▶ [SUPPLIED MATERIAL]:
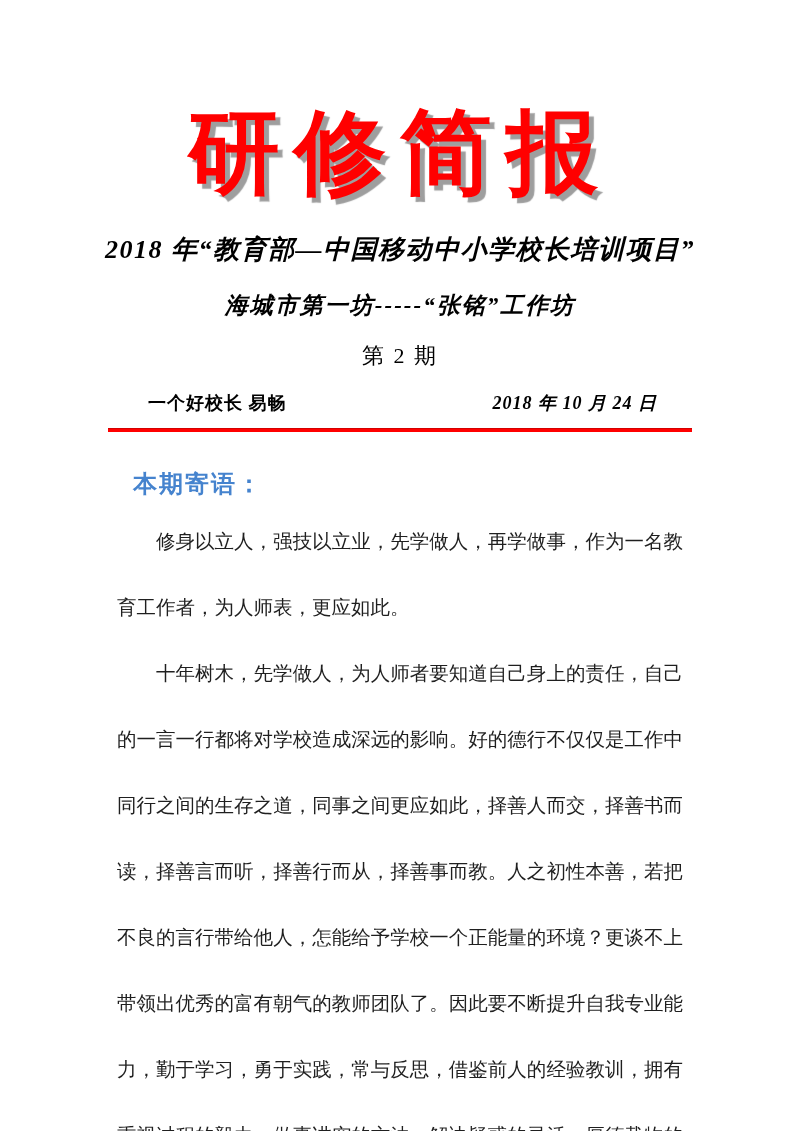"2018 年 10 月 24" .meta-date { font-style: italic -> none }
---
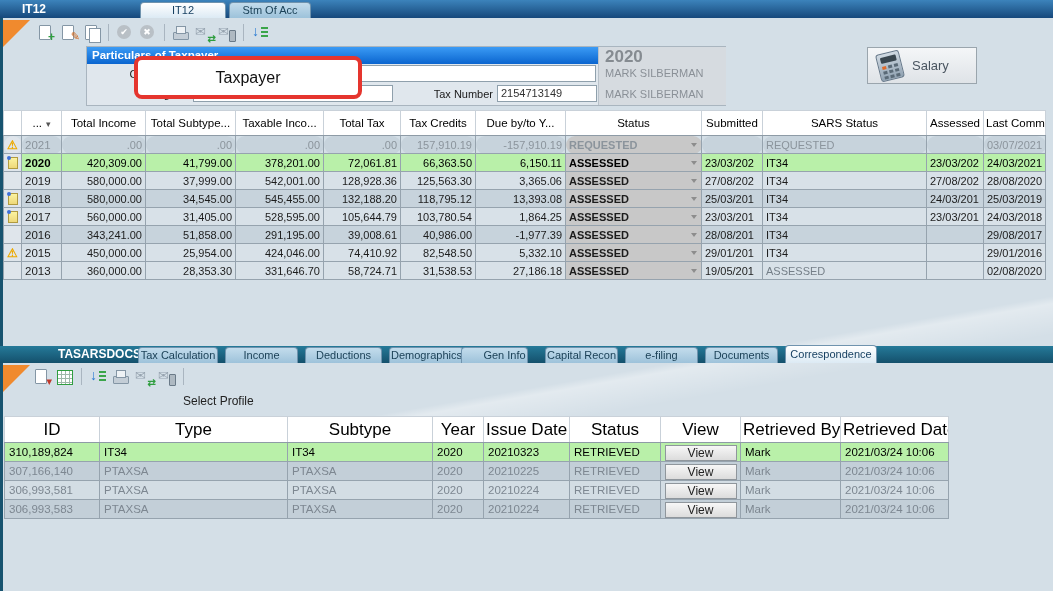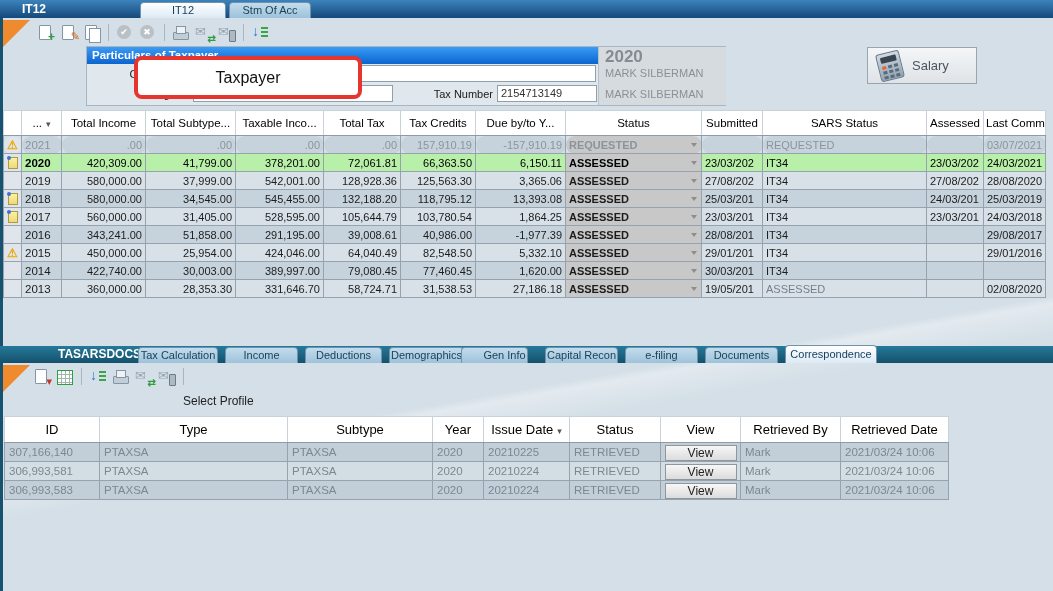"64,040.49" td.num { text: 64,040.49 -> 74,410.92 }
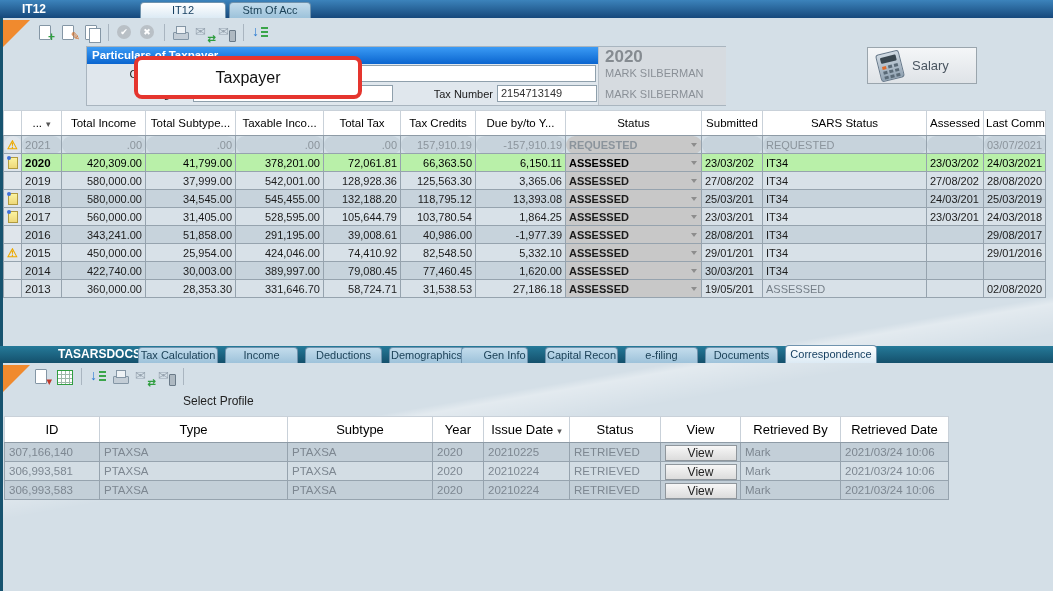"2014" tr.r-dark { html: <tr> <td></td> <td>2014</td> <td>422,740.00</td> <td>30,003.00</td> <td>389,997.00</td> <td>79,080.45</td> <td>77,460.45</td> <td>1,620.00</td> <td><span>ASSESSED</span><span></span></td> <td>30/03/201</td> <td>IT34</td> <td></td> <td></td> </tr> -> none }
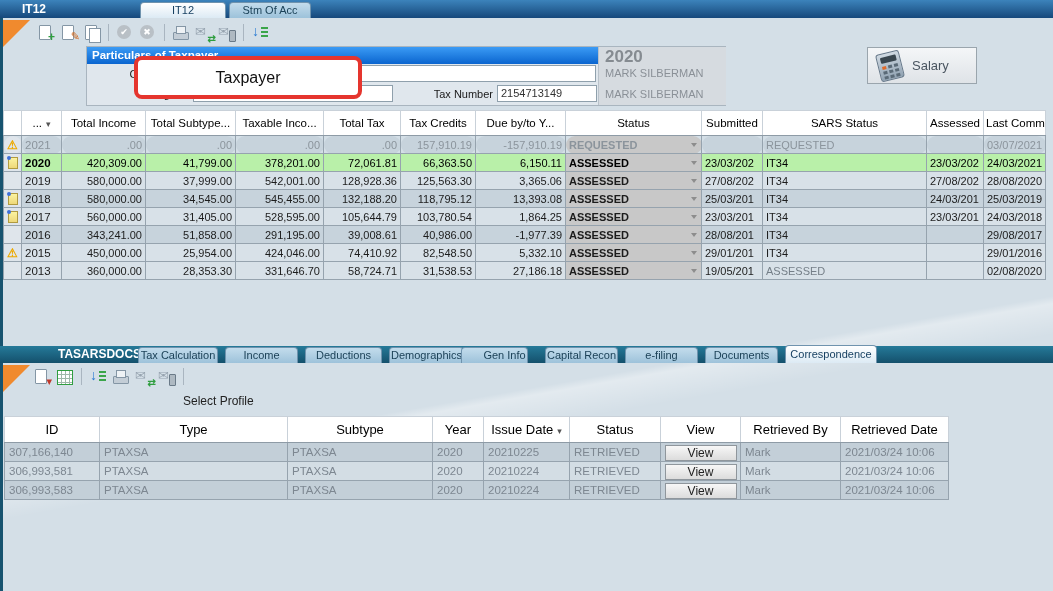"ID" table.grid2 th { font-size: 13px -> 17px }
---
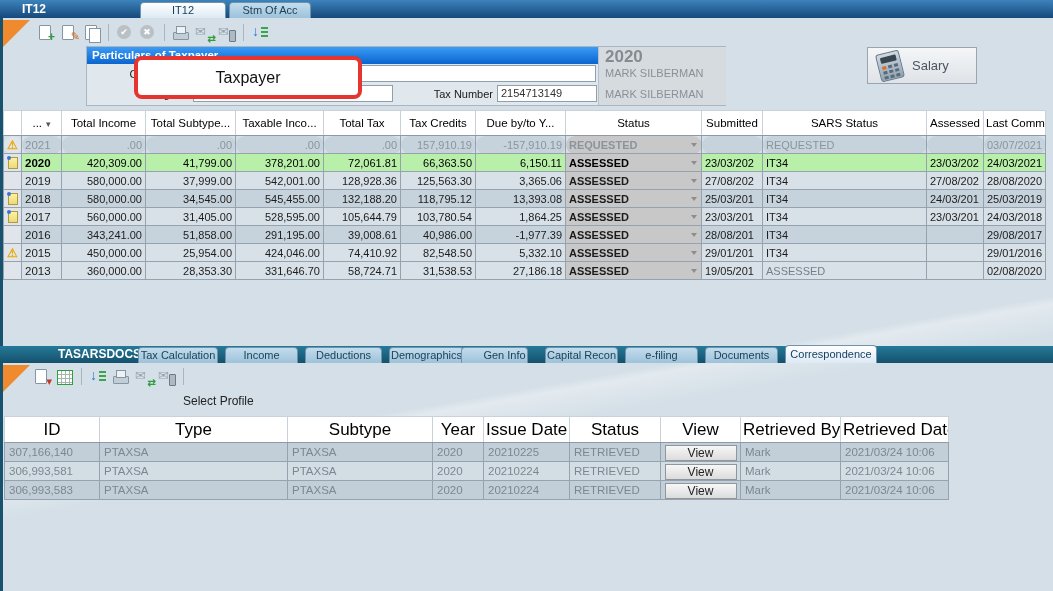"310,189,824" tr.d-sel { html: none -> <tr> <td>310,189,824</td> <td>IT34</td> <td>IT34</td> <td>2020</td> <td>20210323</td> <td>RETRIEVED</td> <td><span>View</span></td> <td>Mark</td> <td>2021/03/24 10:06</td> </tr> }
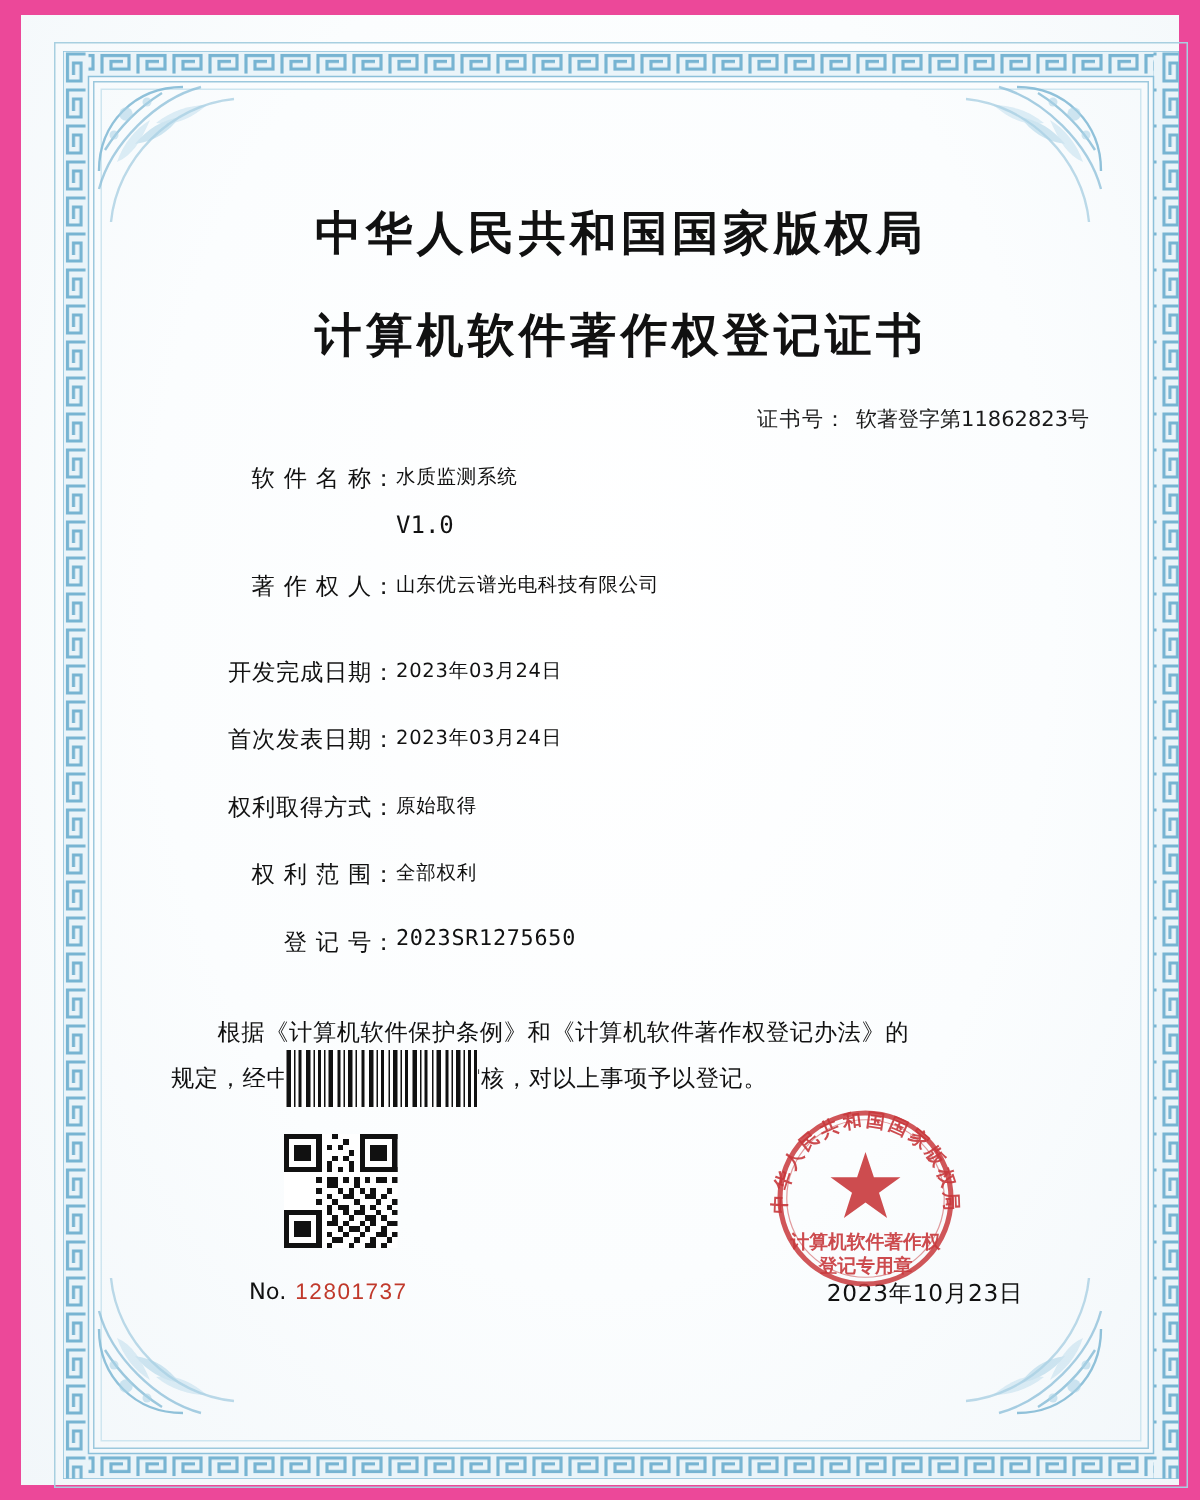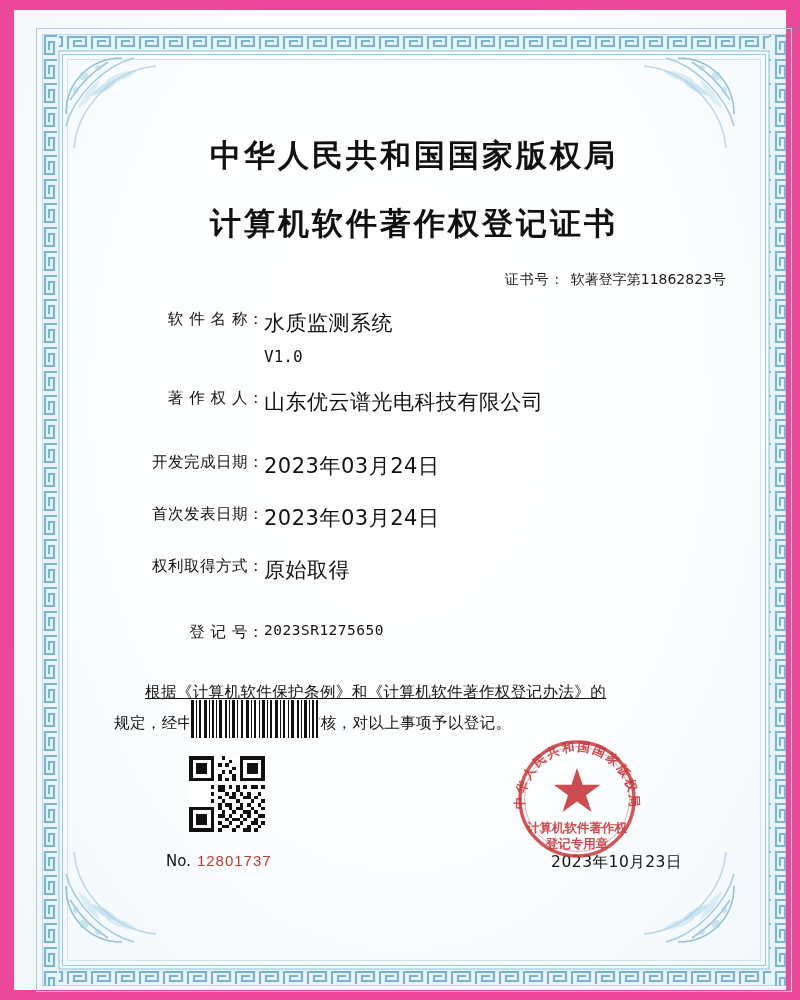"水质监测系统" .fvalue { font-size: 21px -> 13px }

▶ [WORK REQUEST]: Return exactly the lines that appear in the data above between the line containing "text: 64,040.49 ->" and the line containing "font-size: 13px ->", both of which are included, and leave the pictures out.

▶ [RESULT OF THIS TASK]:
"64,040.49" td.num { text: 64,040.49 -> 74,410.92 }
"2014" tr.r-dark { html: <tr> <td></td> <td>2014</td> <td>422,740.00</td> <td>30,003.00</td> <td>389,997.00</td> <td>79,080.45</td> <td>77,460.45</td> <td>1,620.00</td> <td><span>ASSESSED</span><span></span></td> <td>30/03/201</td> <td>IT34</td> <td></td> <td></td> </tr> -> none }
"ID" table.grid2 th { font-size: 13px -> 17px }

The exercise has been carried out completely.